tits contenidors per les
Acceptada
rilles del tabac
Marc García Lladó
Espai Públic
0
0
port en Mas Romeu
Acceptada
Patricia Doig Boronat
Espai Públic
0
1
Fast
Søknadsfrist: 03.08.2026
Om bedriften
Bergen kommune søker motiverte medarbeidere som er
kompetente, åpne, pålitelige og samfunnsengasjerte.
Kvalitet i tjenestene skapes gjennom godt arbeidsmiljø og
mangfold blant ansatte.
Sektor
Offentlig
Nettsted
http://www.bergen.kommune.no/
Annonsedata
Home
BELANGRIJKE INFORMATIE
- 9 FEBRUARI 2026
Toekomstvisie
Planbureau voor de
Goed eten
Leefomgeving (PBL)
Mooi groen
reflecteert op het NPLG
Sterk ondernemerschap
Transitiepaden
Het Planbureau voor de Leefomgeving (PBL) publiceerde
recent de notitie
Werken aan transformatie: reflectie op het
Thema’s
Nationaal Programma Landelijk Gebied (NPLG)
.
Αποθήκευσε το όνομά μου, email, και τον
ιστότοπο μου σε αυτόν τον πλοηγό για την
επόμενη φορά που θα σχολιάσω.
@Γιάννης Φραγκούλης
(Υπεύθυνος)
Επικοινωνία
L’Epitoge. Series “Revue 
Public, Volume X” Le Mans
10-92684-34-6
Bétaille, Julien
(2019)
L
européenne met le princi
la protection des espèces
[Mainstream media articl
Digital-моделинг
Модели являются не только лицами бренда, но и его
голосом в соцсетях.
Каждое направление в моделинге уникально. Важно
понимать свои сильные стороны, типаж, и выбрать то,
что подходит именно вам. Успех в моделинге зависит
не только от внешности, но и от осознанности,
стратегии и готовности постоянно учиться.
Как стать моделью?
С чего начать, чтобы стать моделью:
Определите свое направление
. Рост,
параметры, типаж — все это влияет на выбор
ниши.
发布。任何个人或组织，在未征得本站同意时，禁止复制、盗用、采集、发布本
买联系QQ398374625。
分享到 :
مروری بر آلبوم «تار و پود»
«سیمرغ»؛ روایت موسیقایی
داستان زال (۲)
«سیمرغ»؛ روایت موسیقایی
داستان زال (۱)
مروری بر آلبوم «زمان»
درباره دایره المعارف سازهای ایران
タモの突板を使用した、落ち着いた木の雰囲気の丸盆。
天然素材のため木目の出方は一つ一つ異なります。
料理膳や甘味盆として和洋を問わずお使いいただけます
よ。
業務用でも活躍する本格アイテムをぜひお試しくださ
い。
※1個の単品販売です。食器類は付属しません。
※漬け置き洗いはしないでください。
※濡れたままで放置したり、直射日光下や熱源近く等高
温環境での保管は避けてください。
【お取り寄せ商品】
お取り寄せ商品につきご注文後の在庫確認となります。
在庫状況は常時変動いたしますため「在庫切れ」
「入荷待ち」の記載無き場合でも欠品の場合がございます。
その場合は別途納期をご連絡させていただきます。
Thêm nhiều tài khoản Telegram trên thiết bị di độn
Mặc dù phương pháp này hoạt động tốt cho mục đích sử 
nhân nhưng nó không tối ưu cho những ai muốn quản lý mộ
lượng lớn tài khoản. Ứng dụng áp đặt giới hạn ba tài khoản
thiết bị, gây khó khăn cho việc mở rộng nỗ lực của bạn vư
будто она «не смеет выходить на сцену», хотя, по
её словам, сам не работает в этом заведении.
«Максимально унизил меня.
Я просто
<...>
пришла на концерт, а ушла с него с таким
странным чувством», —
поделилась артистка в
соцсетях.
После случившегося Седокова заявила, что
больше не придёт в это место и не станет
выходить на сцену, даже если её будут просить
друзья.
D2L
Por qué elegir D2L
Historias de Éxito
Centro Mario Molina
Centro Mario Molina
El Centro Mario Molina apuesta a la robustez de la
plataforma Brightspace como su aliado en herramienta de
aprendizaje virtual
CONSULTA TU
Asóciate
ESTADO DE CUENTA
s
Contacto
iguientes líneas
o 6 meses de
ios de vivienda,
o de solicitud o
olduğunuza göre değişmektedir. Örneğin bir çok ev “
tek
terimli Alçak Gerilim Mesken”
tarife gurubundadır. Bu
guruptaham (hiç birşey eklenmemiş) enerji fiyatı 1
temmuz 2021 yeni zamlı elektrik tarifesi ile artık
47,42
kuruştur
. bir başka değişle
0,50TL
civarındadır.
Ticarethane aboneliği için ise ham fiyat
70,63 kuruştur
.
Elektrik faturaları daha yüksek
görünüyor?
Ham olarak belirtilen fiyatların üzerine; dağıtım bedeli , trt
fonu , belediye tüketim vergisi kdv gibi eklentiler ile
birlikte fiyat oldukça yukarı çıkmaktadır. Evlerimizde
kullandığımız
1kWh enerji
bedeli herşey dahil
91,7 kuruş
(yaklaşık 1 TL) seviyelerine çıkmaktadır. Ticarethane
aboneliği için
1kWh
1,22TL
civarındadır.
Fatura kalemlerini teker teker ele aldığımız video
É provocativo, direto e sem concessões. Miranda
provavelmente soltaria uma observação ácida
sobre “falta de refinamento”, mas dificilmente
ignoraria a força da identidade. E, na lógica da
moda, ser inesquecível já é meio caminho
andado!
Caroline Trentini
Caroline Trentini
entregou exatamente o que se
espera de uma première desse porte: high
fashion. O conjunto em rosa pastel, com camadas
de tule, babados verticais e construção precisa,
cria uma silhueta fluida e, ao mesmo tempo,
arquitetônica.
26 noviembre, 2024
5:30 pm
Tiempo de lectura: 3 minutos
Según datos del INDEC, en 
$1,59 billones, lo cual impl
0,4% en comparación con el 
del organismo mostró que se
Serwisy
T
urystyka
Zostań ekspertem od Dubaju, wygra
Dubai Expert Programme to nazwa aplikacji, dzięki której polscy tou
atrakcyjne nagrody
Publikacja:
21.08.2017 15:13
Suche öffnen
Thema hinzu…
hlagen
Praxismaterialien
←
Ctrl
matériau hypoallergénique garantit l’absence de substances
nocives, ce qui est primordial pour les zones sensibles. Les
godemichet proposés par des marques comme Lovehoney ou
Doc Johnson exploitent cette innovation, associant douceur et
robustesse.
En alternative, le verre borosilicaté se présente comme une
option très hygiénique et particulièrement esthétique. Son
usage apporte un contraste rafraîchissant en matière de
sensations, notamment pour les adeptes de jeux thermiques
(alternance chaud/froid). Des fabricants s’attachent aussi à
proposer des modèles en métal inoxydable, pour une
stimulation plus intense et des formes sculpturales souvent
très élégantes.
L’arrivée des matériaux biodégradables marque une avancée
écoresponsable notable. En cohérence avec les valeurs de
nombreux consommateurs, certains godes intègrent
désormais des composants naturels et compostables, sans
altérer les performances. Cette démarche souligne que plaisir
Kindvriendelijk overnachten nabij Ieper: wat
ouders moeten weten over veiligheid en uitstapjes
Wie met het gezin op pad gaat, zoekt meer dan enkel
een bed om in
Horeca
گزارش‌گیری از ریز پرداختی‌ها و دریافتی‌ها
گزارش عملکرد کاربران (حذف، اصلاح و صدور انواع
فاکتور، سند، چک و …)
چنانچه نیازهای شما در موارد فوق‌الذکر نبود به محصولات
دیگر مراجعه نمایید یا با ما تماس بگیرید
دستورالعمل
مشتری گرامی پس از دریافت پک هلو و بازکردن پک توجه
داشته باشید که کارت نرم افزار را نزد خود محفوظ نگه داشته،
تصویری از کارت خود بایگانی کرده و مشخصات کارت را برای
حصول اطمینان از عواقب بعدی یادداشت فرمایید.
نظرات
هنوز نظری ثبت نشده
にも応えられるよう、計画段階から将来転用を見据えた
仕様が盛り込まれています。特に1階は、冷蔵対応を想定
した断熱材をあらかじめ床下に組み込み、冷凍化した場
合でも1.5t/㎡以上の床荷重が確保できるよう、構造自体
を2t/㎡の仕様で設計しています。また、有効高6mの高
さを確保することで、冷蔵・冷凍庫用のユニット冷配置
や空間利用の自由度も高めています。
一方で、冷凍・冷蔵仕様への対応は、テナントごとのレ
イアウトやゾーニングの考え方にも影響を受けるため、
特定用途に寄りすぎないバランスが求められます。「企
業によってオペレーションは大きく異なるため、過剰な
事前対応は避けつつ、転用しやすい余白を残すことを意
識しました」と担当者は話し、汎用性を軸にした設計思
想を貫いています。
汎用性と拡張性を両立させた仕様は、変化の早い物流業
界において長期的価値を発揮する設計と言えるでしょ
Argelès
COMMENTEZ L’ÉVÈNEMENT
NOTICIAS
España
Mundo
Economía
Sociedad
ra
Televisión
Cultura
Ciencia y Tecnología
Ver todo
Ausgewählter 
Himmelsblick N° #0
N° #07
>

+ + + +

→ What you have to do
Say, as a single number and nothing more, how many lines of the entries contain the word "کارت".

→ Your response
2